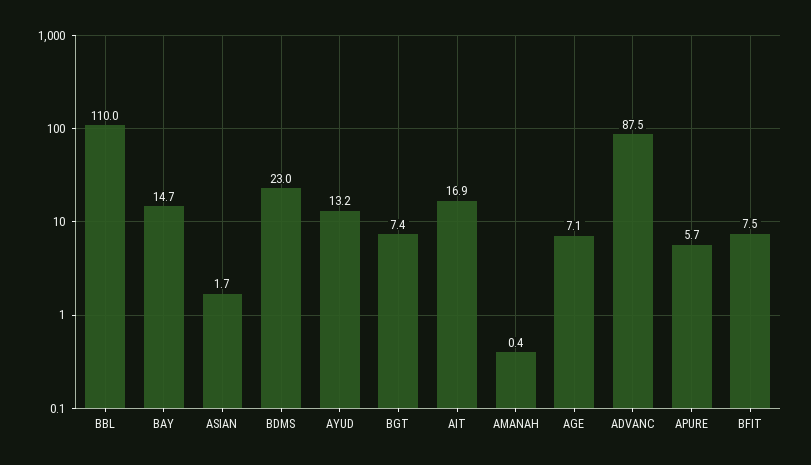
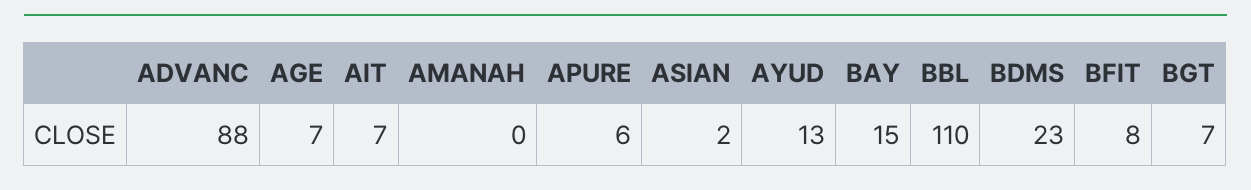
  {
    "BBL": 110,
    "BAY": 14.7,
    "ASIAN": 1.7,
    "BDMS": 23,
    "AYUD": 13.2,
    "BGT": 7.4,
-   "AIT": 16.9,
+   "AIT": 7,
    "AMANAH": 0.4,
    "AGE": 7.1,
    "ADVANC": 87.5,
    "APURE": 5.7,
    "BFIT": 7.5
  }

****

• PROBLEM: Please, without any pictures, retype the records exactly as they appear.

• OUTPUT FOR THIS EXERCISE:
  {
    "BBL": 110,
    "BAY": 14.7,
    "ASIAN": 1.7,
    "BDMS": 23,
    "AYUD": 13.2,
    "BGT": 7.4,
-   "AIT": 16.9,
+   "AIT": 7,
    "AMANAH": 0.4,
    "AGE": 7.1,
    "ADVANC": 87.5,
    "APURE": 5.7,
    "BFIT": 7.5
  }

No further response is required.